Generated by GPT-5-mini| Harvard Negotiation Project | |
|---|---|
| Name | Harvard Negotiation Project |
| Formation | 1979 |
| Headquarters | Cambridge, Massachusetts |
| Parent organization | Harvard Law School |
| Notable people | Roger Fisher, William Ury, Bruce Patton, Robert Mnookin, Howard Raiffa, James Sebenius |
Harvard Negotiation Project The Harvard Negotiation Project is a research and teaching program based at Harvard Law School focused on negotiation, conflict resolution, and mediation. Founded in the late 20th century, it has connected scholarship and practice across law, diplomacy, business, and psychology, informing policy debates and training practitioners associated with institutions such as United Nations, World Bank, European Commission, U.S. Department of State, and Amnesty International.
The project was established in 1979 by scholars and practitioners including Roger Fisher and William Ury as a response to demands for practical negotiation methods following events such as the Vietnam War and the Camp David Accords. Early phases drew on antecedents in decision theory from Howard Raiffa and law-and-economics perspectives from Richard Posner.
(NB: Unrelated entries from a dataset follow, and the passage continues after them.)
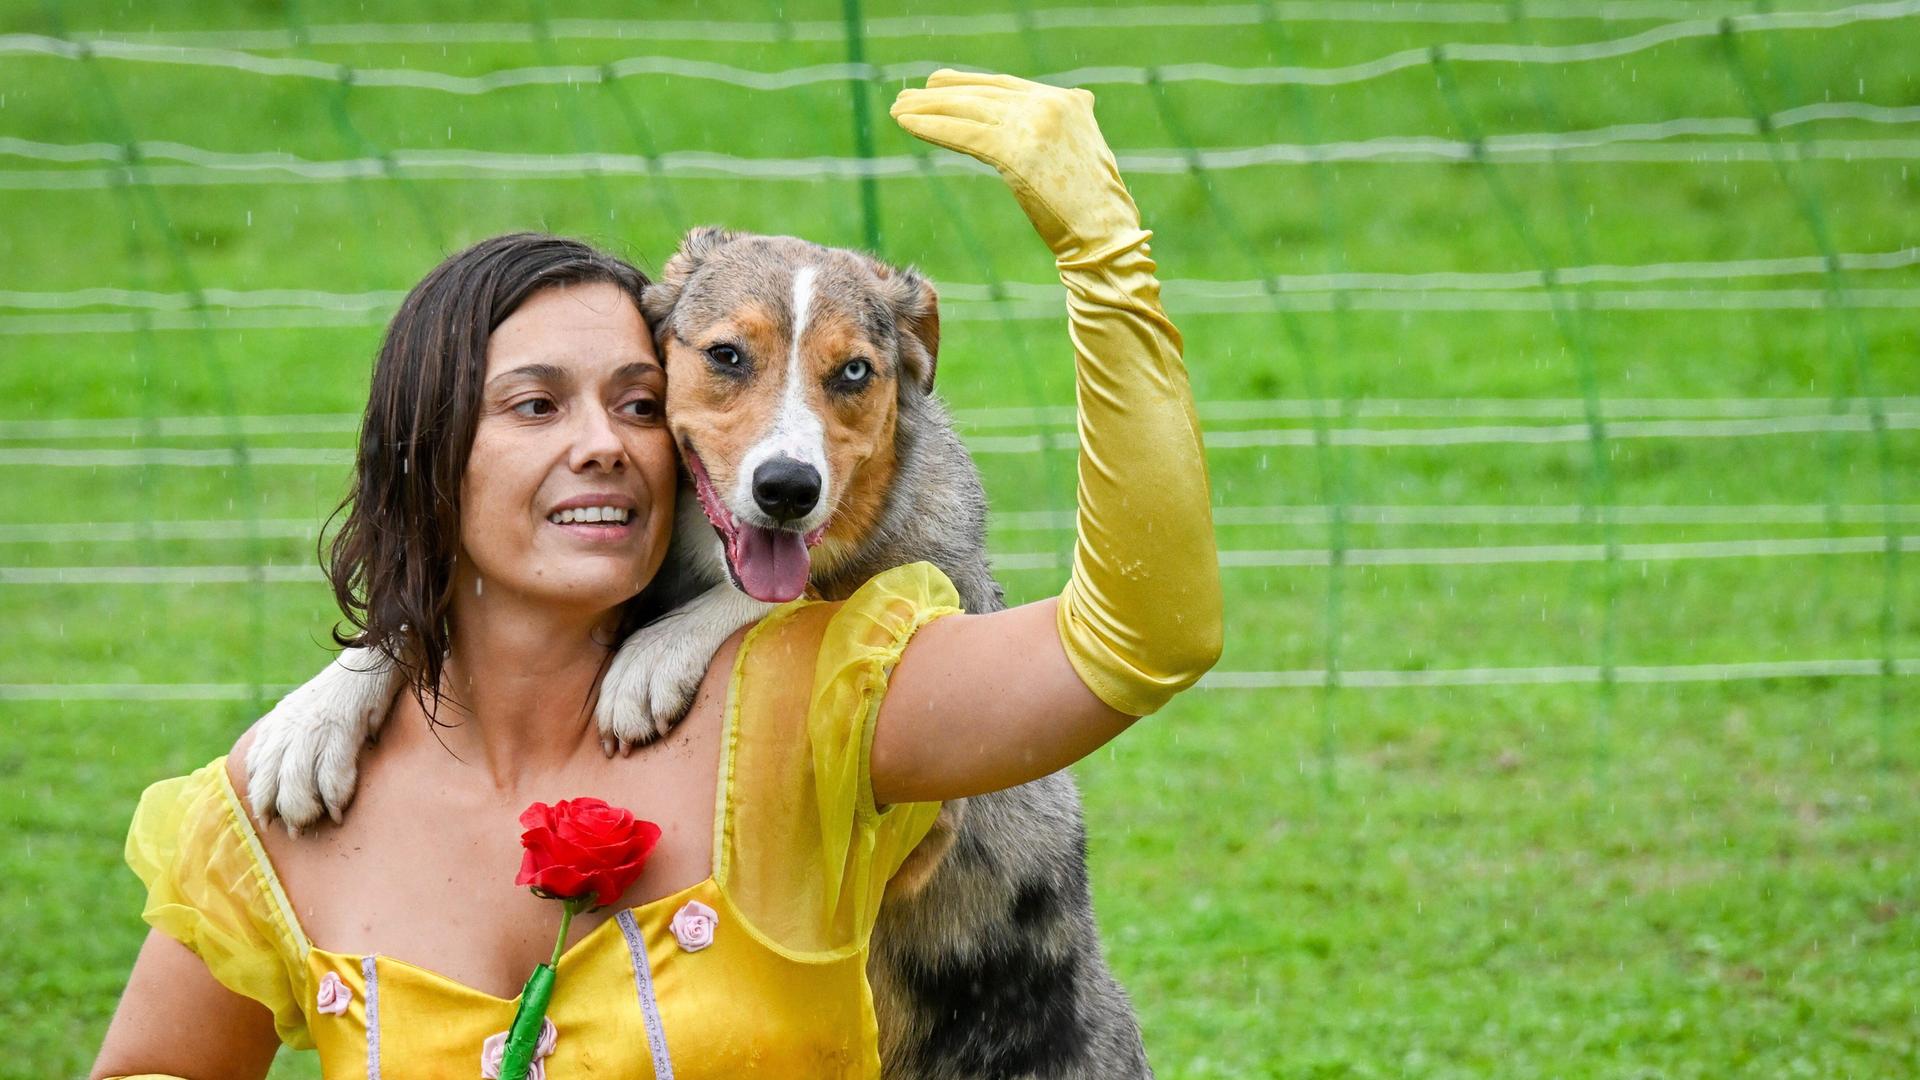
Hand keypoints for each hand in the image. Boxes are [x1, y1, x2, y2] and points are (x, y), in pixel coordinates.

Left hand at [890, 70, 1142, 262]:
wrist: (1105, 232)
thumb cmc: (1093, 208)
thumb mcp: (1081, 156)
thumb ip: (1061, 134)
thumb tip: (1051, 128)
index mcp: (1068, 101)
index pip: (1005, 85)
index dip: (967, 83)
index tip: (937, 83)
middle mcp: (1051, 104)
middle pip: (983, 93)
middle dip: (941, 94)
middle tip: (908, 95)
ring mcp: (1034, 125)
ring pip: (968, 110)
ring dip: (927, 109)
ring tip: (898, 109)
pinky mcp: (1017, 151)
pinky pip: (964, 133)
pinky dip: (933, 127)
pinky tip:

Collaborations and casework linked the Project to mediations involving actors like Palestine Liberation Organization, Israeli government, South African government, and multinational corporations engaged with General Motors and IBM. Over decades, the Project expanded through cross-disciplinary ties with scholars such as Robert Mnookin, Bruce Patton, and James Sebenius, influencing curricula at Harvard Kennedy School and spawning offshoots in executive education taught to audiences from Goldman Sachs to World Health Organization.
The Project’s stated mission emphasizes improving the theory and practice of negotiation. It seeks to produce tools and frameworks adaptable to diplomats from United Nations Security Council delegations, litigators in courts like the United States Supreme Court, executives at firms such as Microsoft and Apple Inc., and nonprofit leaders at International Committee of the Red Cross. Objectives include developing teachable negotiation techniques, evaluating negotiation outcomes in contexts like the Camp David Accords and the Good Friday Agreement, and training mediators who operate in conflict zones such as Bosnia and Herzegovina and Rwanda.
The Project popularized integrative bargaining methods encapsulated in works like "Getting to Yes" by Roger Fisher and William Ury, articulating concepts such as BATNA (best alternative to a negotiated agreement), objective criteria, and separating people from the problem. It refined ideas from Howard Raiffa’s decision analysis and Daniel Kahneman-adjacent behavioral insights to address cognitive biases encountered in negotiations involving parties akin to NATO members or multinational firms like ExxonMobil. Subsequent contributions by Robert Mnookin and James Sebenius extended frameworks to adjudicate interests versus rights, map bargaining zones, and design transactions in mergers handled by firms such as McKinsey & Company or litigated before tribunals like the International Court of Justice.
Administratively situated within Harvard Law School, the Project operates through research fellows, visiting practitioners, and affiliated faculty from Harvard Business School and Harvard Kennedy School. Programs include graduate seminars, executive education courses for organizations such as CitiGroup and United Nations Development Programme, and applied mediation clinics that mirror clinical programs at institutions like Yale Law School and Stanford Law School. The Project hosts conferences, publishes case studies similar to those from Harvard Business School, and collaborates with institutes like Carnegie Endowment for International Peace.
Prominent figures associated with the Project include founders Roger Fisher, William Ury, and Bruce Patton; scholars Robert Mnookin, James Sebenius, and Howard Raiffa; and alumni who moved into roles at U.S. Department of State, World Bank, European Union institutions, and corporations including Goldman Sachs and Procter & Gamble. Practitioners trained by the Project have served as mediators in disputes involving entities like The Coca-Cola Company, Toyota Motor Corporation, and state actors from Northern Ireland and South Africa.
The Project’s frameworks have been applied in diplomacy, corporate negotiation, and alternative dispute resolution. Its methods informed negotiations in peace processes resembling the dynamics of the Oslo Accords and the Good Friday Agreement, transactional negotiations in mergers and acquisitions involving Bank of America and JPMorgan Chase, and workplace bargaining at unions and firms such as United Auto Workers and Ford Motor Company. Academic influence extends through curricula and citations across journals frequented by scholars from Columbia University, Yale University, and Stanford University.
Critics argue that the Project’s emphasis on principled negotiation can underplay power asymmetries evident in negotiations involving actors like Soviet Union-era states or powerful corporations such as Monsanto; scholars from Ithaca College and commentators associated with The New York Times have debated limits of BATNA-focused approaches. Debates within legal scholars at University of Chicago and Georgetown University challenge the universality of techniques in contested contexts like human rights negotiations with organizations such as Amnesty International and complex multilateral talks at the United Nations Framework Convention on Climate Change.